Projection data from patient CT scans, especially those with known pathology, are essential to the development and validation of new reconstruction algorithms. However, the patient projection data collected from commercial CT scanners are proprietary, which means researchers need research agreements with CT vendors to access the data; the projection data collected from commercial CT scanners are also vendor-specific, which means each CT vendor stores the projection data in its own format (the geometries used to store the projection images and the acquisition parameters, the unit used to store the acquisition parameters, and the precision and range of the numerical values might all differ from vendor to vendor).

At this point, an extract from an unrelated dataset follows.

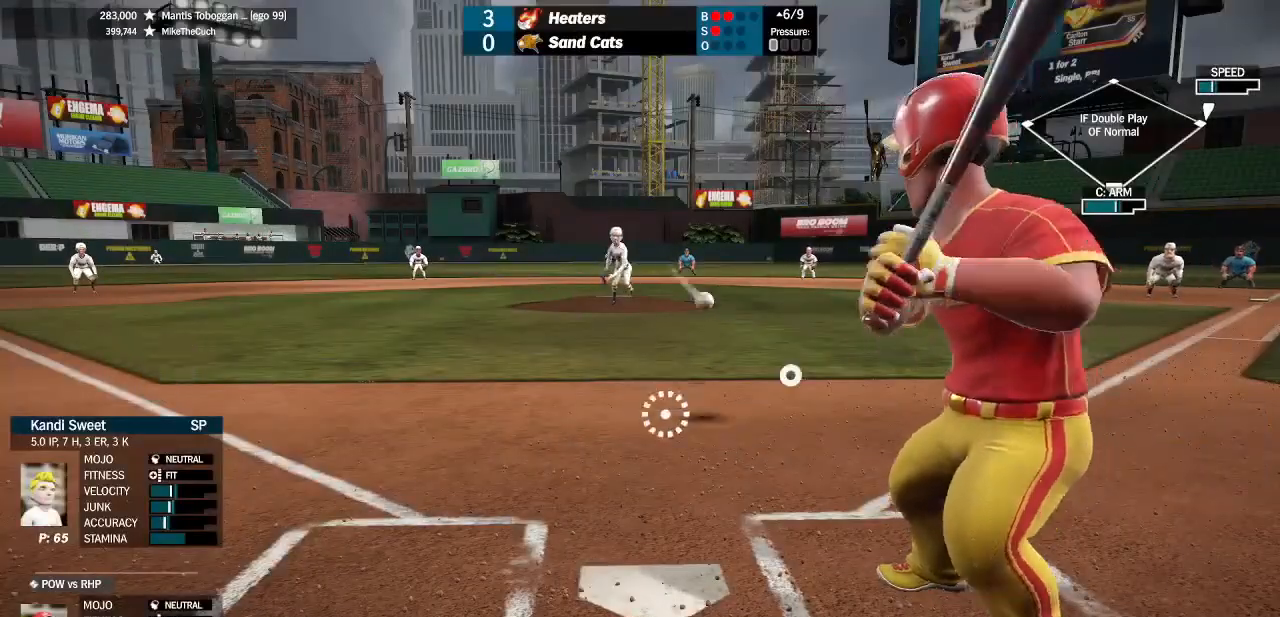
{"buttons": [], "left_stick": "center", "right_stick": "center", "events": [[100, "left_stick", "up-right"], [200, "left_stick", "right"], [333, "left_stick", "center"]]}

To allow more researchers to access patient CT projection data with minimum efforts, a library of CT patient projection data is being built and will be freely available to academic researchers. The projection data in the library were decoded from commercial CT scans, and have been converted into an open and standard format.

2. METHODS

As shown in Figure 1, the patient library has three main components: scan data, instructional documents, and radiologists’ diagnostic performance, as detailed below.

Figure 1.

Figure 1

The structure of the patient library.

The scan data is composed of scans of five types, including routine non-contrast-enhanced head scans, low dose non-contrast-enhanced chest scans for lung nodule screening, routine contrast-enhanced abdomen scans, ECG-gated scans, and dual-energy scans. For each scan, three types of data are provided: projection data, reconstructed CT images, and a free-form text file. The projection data were acquired on third generation CT scanners from two major vendors (Somatom Definition Flash, Siemens Healthcare, Forchheim, Germany; and Discovery CT750 HD, GE Healthcare, Waukesha, WI). Because the commercial projection data were in a proprietary format and could not be accessed directly, they were decoded with the assistance of the vendors and converted into an open and vendor-neutral format, DICOM-CT-PD [1]. The DICOM-CT-PD format is an extended DICOM format, which stores the projection data as a DICOM image and stores other important information (acquisition geometry, patient information, and pathology identification) in a DICOM header with newly defined private tags. The accuracy and completeness of the DICOM-CT-PD format have been previously validated by off-line reconstructions. More information about the format can be found in [1]. In addition to projection data acquired at regular clinical dose levels, projection data at reduced dose levels are also provided, which were simulated by inserting noise into the regular dose projection data using a verified technique [2]. The reconstructed CT images are provided along with the projection data as a reference. For the projection data collected on Siemens scanners, all reconstructions were performed on the scanner console. For the projection data collected on GE scanners, the reconstructions of the regular dose level data were performed on the scanner console and the reconstructions of the reduced dose level data were performed off-line. The free-form text file stores the patient information, the pathology information, and most acquisition parameters. Although the same information has been provided in the header of the DICOM-CT-PD files, we purposely kept this redundancy for user convenience.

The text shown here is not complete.